* What to do
Give back, character for character, the line that includes "Rendered at 1241 by 1754 pixels." and all lines beneath it in the data.

* Provided material
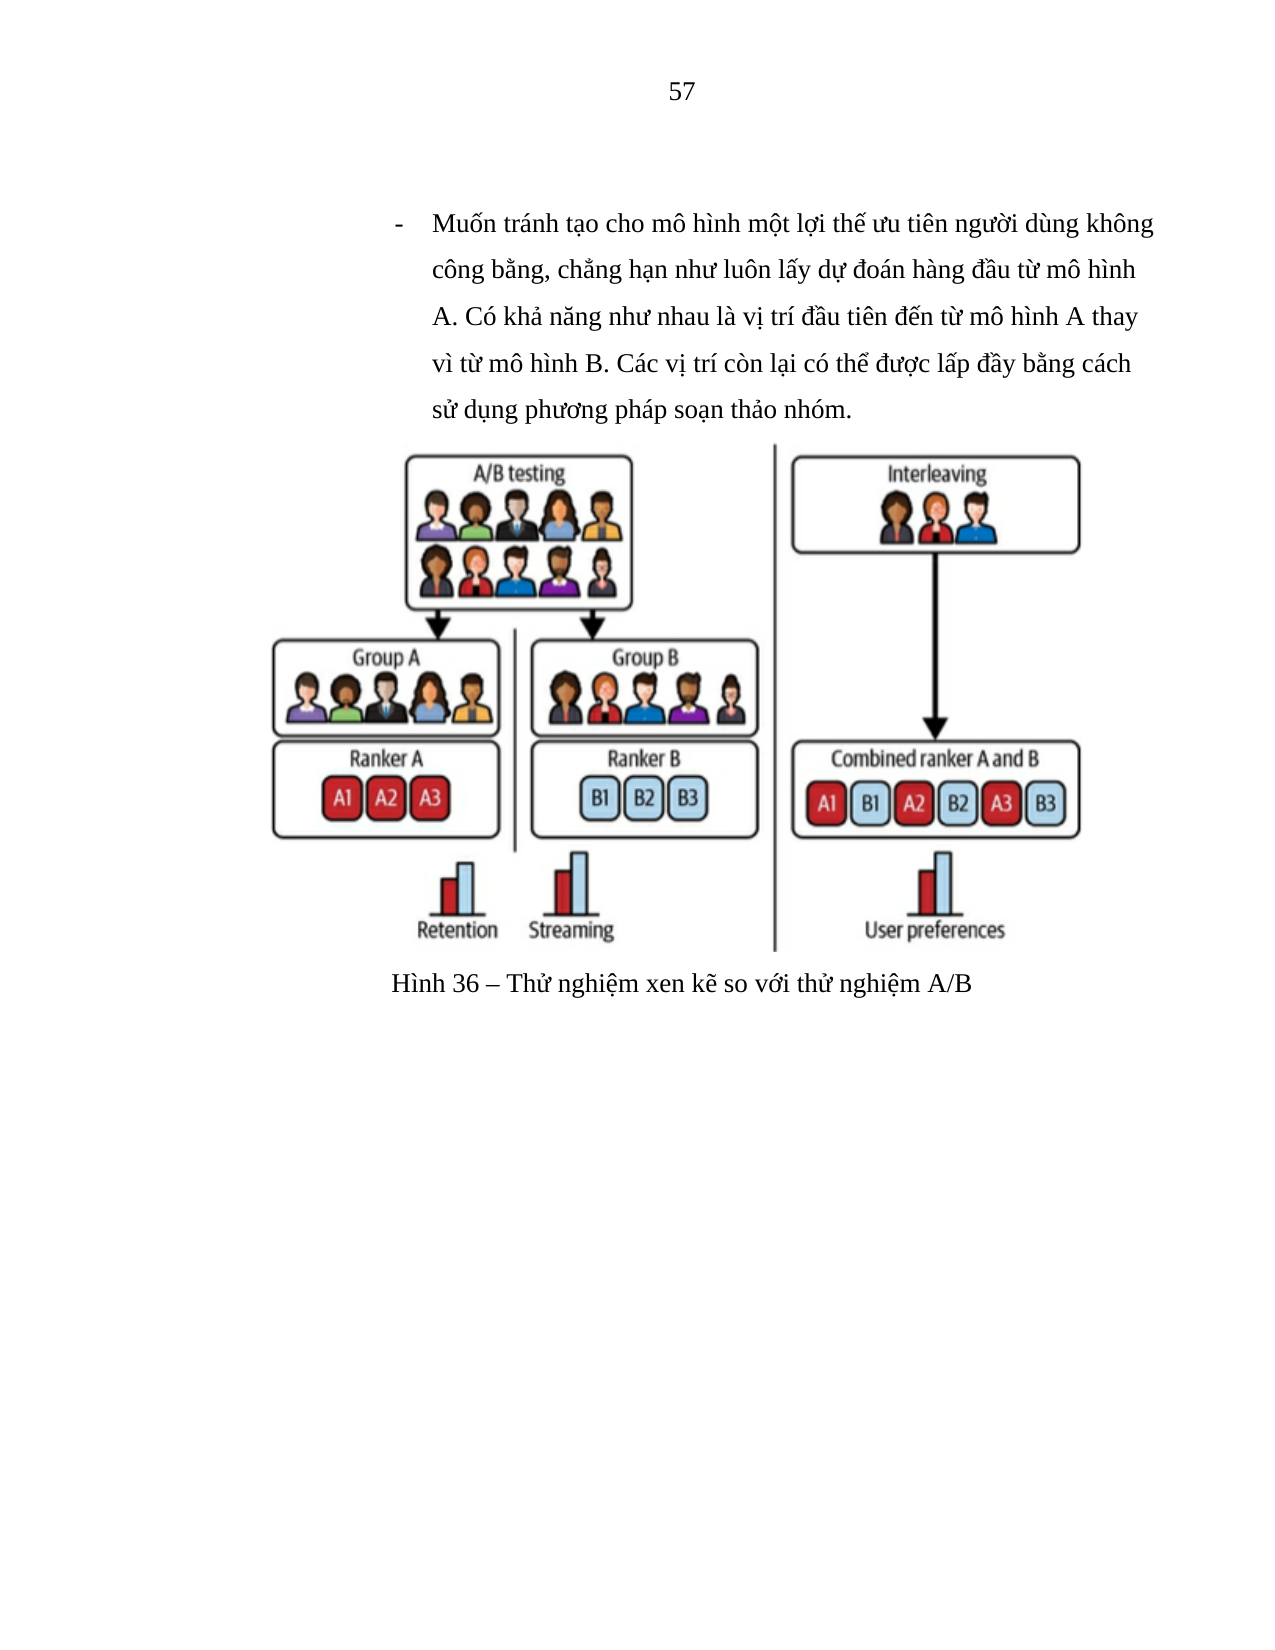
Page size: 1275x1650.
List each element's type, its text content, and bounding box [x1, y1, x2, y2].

picture [251, 440, 1112, 952]
text Hình – Thử nghiệm xen kẽ so với thử nghiệm A/B [207, 967, 1157, 998]
list Muốn tránh tạo cho mô hình một lợi thế ưu tiên người dùng không công bằng, chẳng hạn như luôn lấy dự đoán hàng đầu từ mô hình A. Có khả năng như nhau là vị trí đầu tiên đến từ mô hình A thay vì từ mô hình B. Các vị trí còn lại có thể được lấp đầy bằng cách sử dụng phương pháp soạn thảo nhóm. [394, 207, 1157, 424]
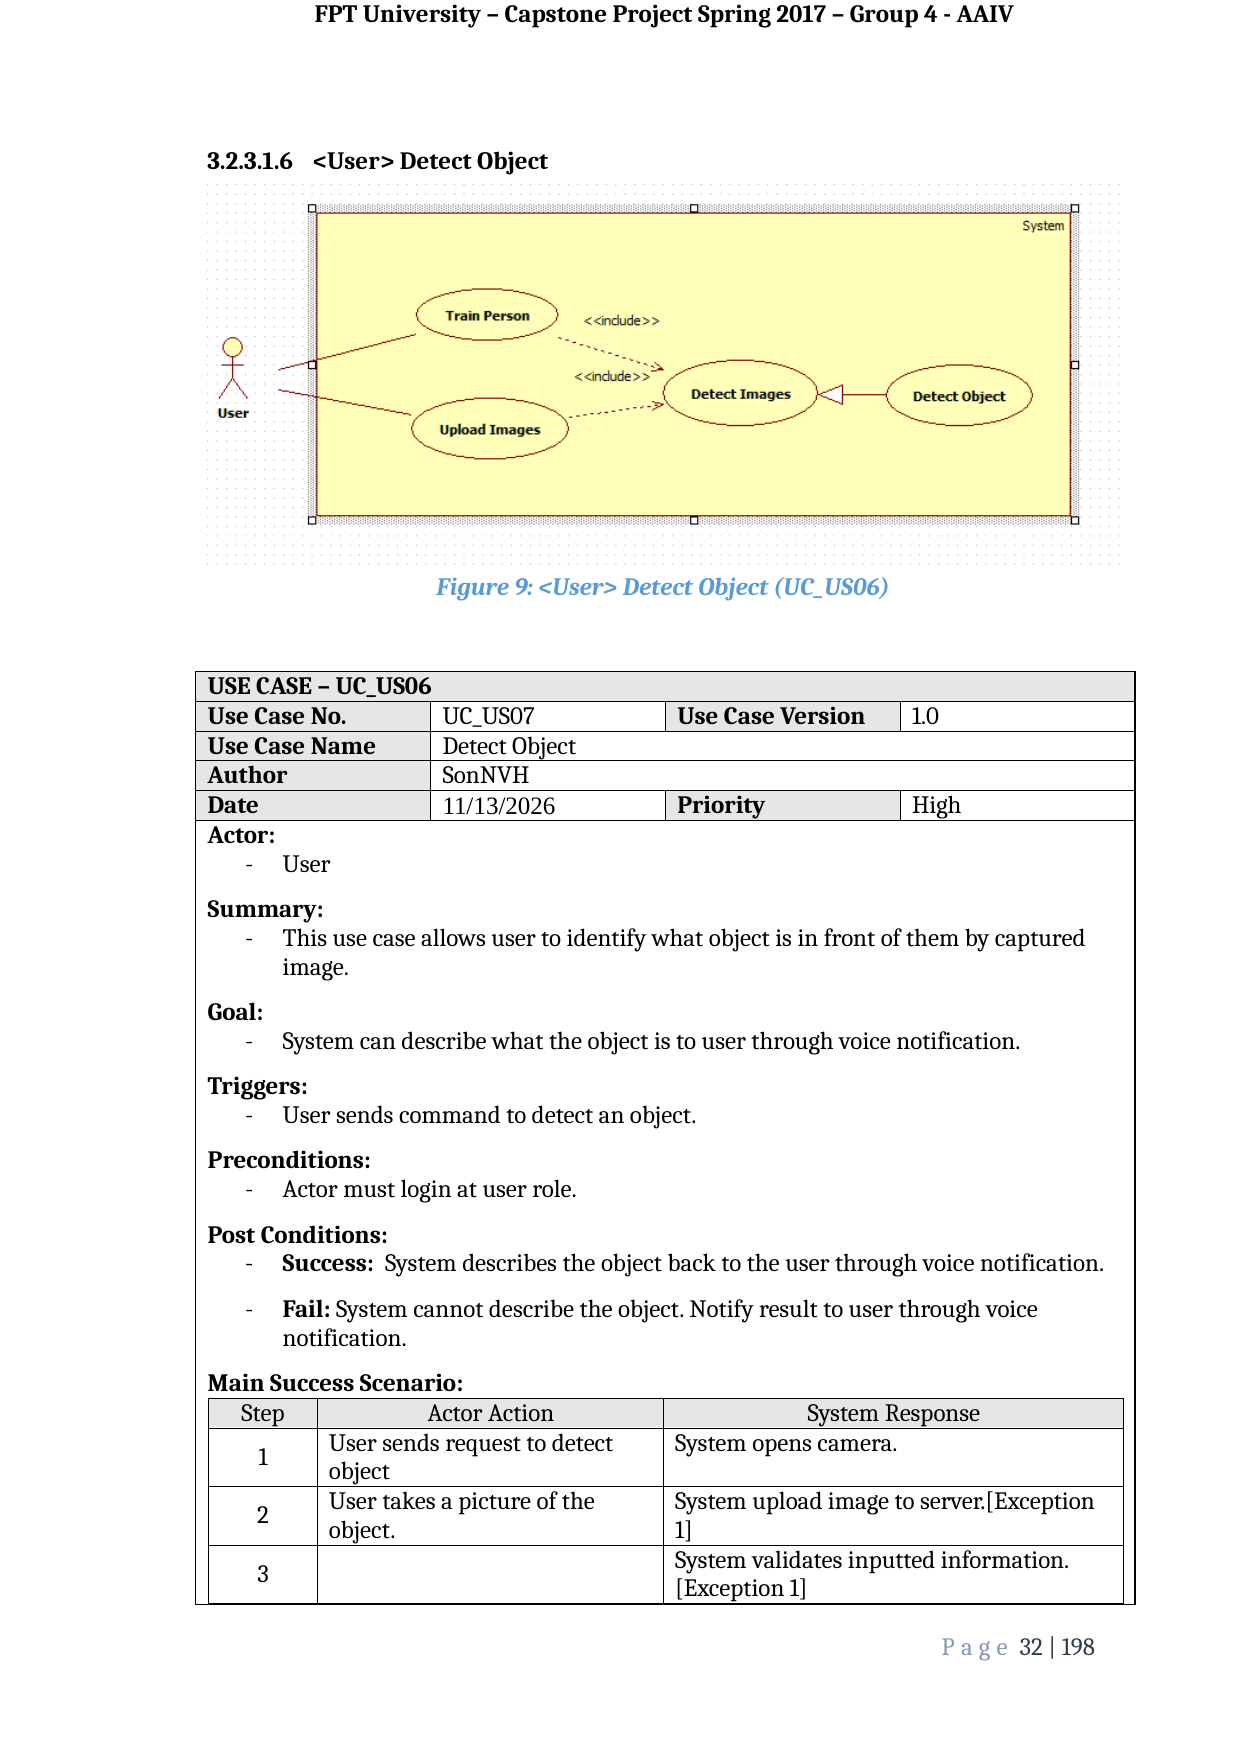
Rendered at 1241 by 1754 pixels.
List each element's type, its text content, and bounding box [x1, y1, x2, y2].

table_cell Priority [666, 791, 900, 820]
table_cell Detect Object [431, 732, 1134, 760]
table_cell UC_US07 [431, 702, 665, 731]
table_cell High [901, 791, 1134, 820]
table_cell Author [196, 761, 430, 790]
table_cell Use Case Version [666, 702, 900, 731]
table_header USE CASE – UC_US06 [196, 672, 1134, 701]
subtitle <User> Detect Object [207, 147, 1122, 176]
picture [207, 177, 1122, 571]
table_cell Use Case Name [196, 732, 430, 760]
table_cell 1.0 [901, 702, 1134, 731]
text Figure 9: <User> Detect Object (UC_US06) [207, 571, 1122, 601]
table_cell 04/15/2017 [431, 791, 665, 820]
table_cell SonNVH [431, 761, 1134, 790]
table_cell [196, 821, 1134, 1604]
table_cell Use Case No. [196, 702, 430, 731]
table_cell Date [196, 791, 430, 820]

* Output below
Rendered at 1241 by 1754 pixels.
List each element's type, its text content, and bounding box [x1, y1, x2, y2].

table_cell Priority [666, 791, 900, 820]
table_cell Detect Object [431, 732, 1134, 760]
table_cell UC_US07 [431, 702, 665, 731]
table_cell High [901, 791, 1134, 820]
table_cell Author [196, 761, 430, 790]
table_cell Use Case Version [666, 702, 900, 731]
table_header USE CASE – UC_US06 [196, 672, 1134, 701]
subtitle <User> Detect Object [207, 147, 1122, 176]
picture [207, 177, 1122, 571]
table_cell Use Case Name [196, 732, 430, 760]
table_cell 1.0 [901, 702, 1134, 731]
text Figure 9: <User> Detect Object (UC_US06) [207, 571, 1122, 601]
table_cell 04/15/2017 [431, 791, 665, 820]
table_cell SonNVH [431, 761, 1134, 790]
table_cell [196, 821, 1134, 1604]
table_cell Use Case No. [196, 702, 430, 731]
table_cell Date [196, 791, 430, 820]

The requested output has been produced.